Z jednej strony cieszy to, że rola strategii zostaje w końcu doceniona, nawet jeśli adresaci oczekiwań nie zdają sobie sprawy z tego, że domagają się właśnie strategii. Z drugiej strony smuci, że często ci, w stronę których te oczekiwania są kierowane (a są to wszyscy zarządzający czymkolwiek) te oczekiwania bagatelizują.

Ludzie, aby być produktywni, absolutnie muszą znać sens swojej pracy. I nie wystarczy im powiedzieć, żeby sami sobie ten sens znaleźli. Nawet ludzie wewnątrzsterowni działają lepiej, gdy wskaże im się sens działania zbiorowego, w które wpisuje się ich praca.

A co dopiero powiedzieć o całym narodzie? Czy wystarczy ludziom wskazywać szczegółowe rozwiązania i mówić, że sami muszą znaleźć sposoby ich wykorzystania tak, aby kraj się rozwijał a im było lepiej? Większość nadal będzie pytać, po co to wszystko? W jakim kierunku mamy iść? Kim chcemy być? W czym mamy się specjalizować jako naród? Z czego mamy być znani? Jakie rodzaje działalności są szczególnie mile widziane a jakimi lepiej nie zawracać sobie głowy, bo nie dostaną wsparcia?

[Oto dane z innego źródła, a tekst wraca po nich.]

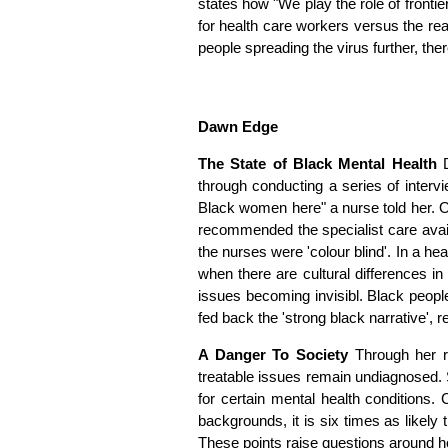
states how "We play the role of frontie
for health care workers versus the real
people spreading the virus further, there
Dawn Edge
The State of Black Mental Health
through conducting a series of inter
Black women here" a nurse told her. Of
recommended the specialist care avail
the nurses were 'colour blind'. In a h
when there are cultural differences i
issues becoming invisibl. Black peopl
fed back the 'strong black narrative', r
A Danger To Society
Through her r
treatable issues remain undiagnosed.
for certain mental health conditions.
backgrounds, it is six times as likely
These points raise questions around ho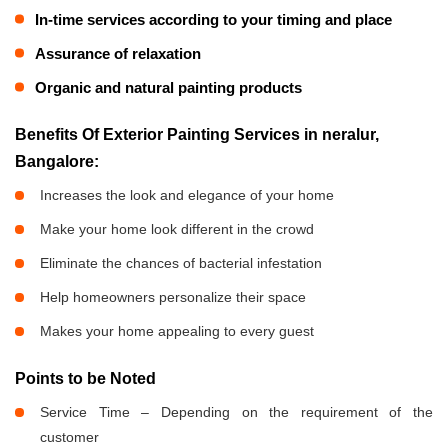
In-time services according to your timing and place
Assurance of relaxation
Organic and natural painting products
Benefits Of Exterior Painting Services in neralur,
Bangalore:
Increases the look and elegance of your home
Make your home look different in the crowd
Eliminate the chances of bacterial infestation
Help homeowners personalize their space
Makes your home appealing to every guest
Points to be Noted
Service Time – Depending on the requirement of the
customer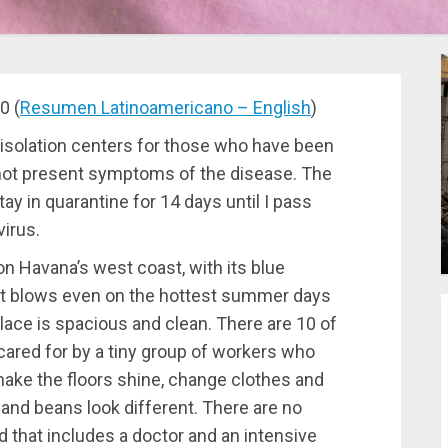
0 (
Resumen Latinoamericano – English
)
e isolation centers for those who have been
 not present symptoms of the disease. The
stay in quarantine for 14 days until I pass
virus.
n Havana’s west coast, with its blue
at blows even on the hottest summer days
place is spacious and clean. There are 10 of
cared for by a tiny group of workers who
 make the floors shine, change clothes and
 and beans look different. There are no
nd that includes a doctor and an intensive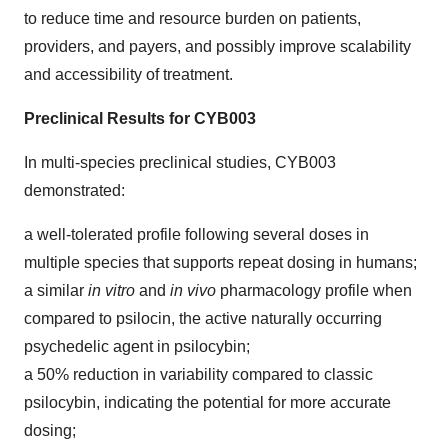
to reduce time and resource burden on patients,
providers, and payers, and possibly improve scalability
and accessibility​ of treatment.
Preclinical Results for CYB003
In multi-species preclinical studies, CYB003
demonstrated:
a well-tolerated profile following several doses in
multiple species that supports repeat dosing in humans;
a similar
in vitro
and
in vivo
pharmacology profile when
compared to psilocin, the active naturally occurring
psychedelic agent in psilocybin;
a 50% reduction in variability compared to classic
psilocybin, indicating the potential for more accurate
dosing;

W kontekście konkurencyjnym należałoby ludziom powiedzieć, w czym mamy być lepsi niż ktokolwiek inny (inne narody) i jakimi metodami to osiągniemy? Nie należy zapomnieć o zasobach, które zostaną przeznaczone za realizację celu. Rozumiem, że niejednemu taki sposób działania może się kojarzyć z socjalizmem i hasłami typu „Kto żyw do żniw”. Ale taki sposób działania to nic innego jak strategia, która jest podstawową metodą zarządzania.

Mimo wszystko cieszy mnie popularność strategii, nawet jeśli jest wyrażana w mało pozytywnych stwierdzeniach typu „Rząd nie ma wizji”, „Kraj dryfuje w miejscu”, „Nie ma planu, jak będziemy konkurować na rynkach zagranicznych”. Cieszy mnie, bo powoli zaczynają domagać się jej wszyscy. A wszyscy to duża siła. Jeszcze mogą nadejść w Polsce dobre czasy dla myślenia strategicznego.